The writings of Emily Dickinson, a crucial 19th-century poet, may seem simple on cursory reading. But her deceptively rich works continue to bring up religious and philosophical questions for modern writers.

Dickinson hungered to glimpse a world beyond the world we live in, and wondered, if she did get a view of it, whether she could find words to describe it. “Hunger was a way/Of persons outside windows,” she wrote. Can mere words tell of that other world glimpsed, or do they fall short, even tarnish it?
Virginia Tech English Professor Thomas Gardner says that, for modern poet Jorie Graham, Dickinson’s poems “end on great failures of human speech” — shattered before what they are unable to fully articulate. In her poetry, Graham searches for “contemporary ways of tracing and exploring the implications of such failures,” Gardner says.

Modern novelist Marilynne Robinson believed Dickinson attained “some measure of access to the unspoken through such failures,” Gardner says.

Robinson lamented in an interview in 1992 that ideas brought up by earlier American writers such as Dickinson, Melville, and Thoreau were “dropped without being resolved.” However, poets and novelists are once again addressing themes from Dickinson’s poetry, and Gardner has received a Guggenheim Fellowship to complete a book on Dickinson’s influence on today’s poets and novelists. The book explores the influence of Emily Dickinson’s “fallen poetics” on contemporary works of such poets as Graham, Charles Wright, and Susan Howe and novelist Robinson, and points out “the way these writers extend certain words, phrases, and situations first put into play by Dickinson.”

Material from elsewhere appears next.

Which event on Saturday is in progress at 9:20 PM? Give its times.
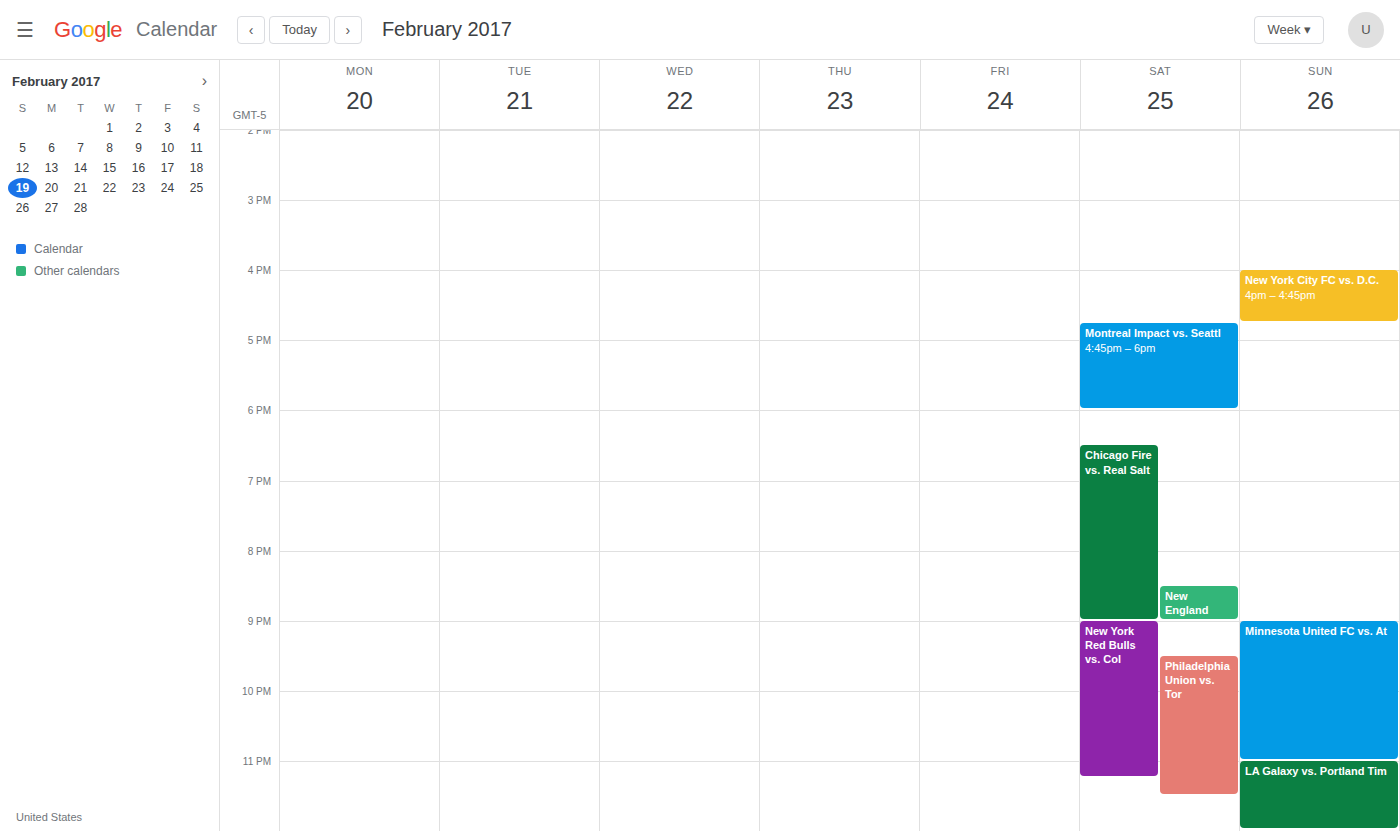
"New York Red Bulls vs. Col", 9:00 PM to 11:15 PM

The term “fallen poetics” comes from Elisa New at Harvard, and is “the idea that poetry most fully demonstrates who we are as human beings by calling attention to our distance from wholeness or perfection or full insight,” Gardner says. In other words, “we are fallen from paradise.”

Dickinson used fleeting phrases, dashes, and ellipses to attempt to paint the image of that brief moment of being able to see that other world while being unable to express it adequately: “the Horses’ Heads/Were toward Eternity—” “And then the Windows failed—and then/I could not see to see—” “Parting is all we know of heaven,” and, on glimpsing eternity, “Just lost, when I was saved!/Just felt the world go by!”

As our language changes to acknowledge the fact of our separation from that desired world, “Dickinson shows we also become much more responsive to the world around us,” Gardner says. “We inhabit the world more fully when we acknowledge its difference from the limited terms and models and expectations we approach it with.”

In his book, Gardner will explore the ways contemporary writers have been expanding and testing this idea. For example, Robinson said that, in her novel Housekeeping, she was “consciously trying to participate in the conversation they {Dickinson and the others} had carried on and that I felt had been dropped.” Gardner says that in the novel, Robinson was “powerfully responding to and extending her investigations of the link between an acknowledgment of human limits and the opening out of human responsiveness to a world beyond our capacity to master or possess.”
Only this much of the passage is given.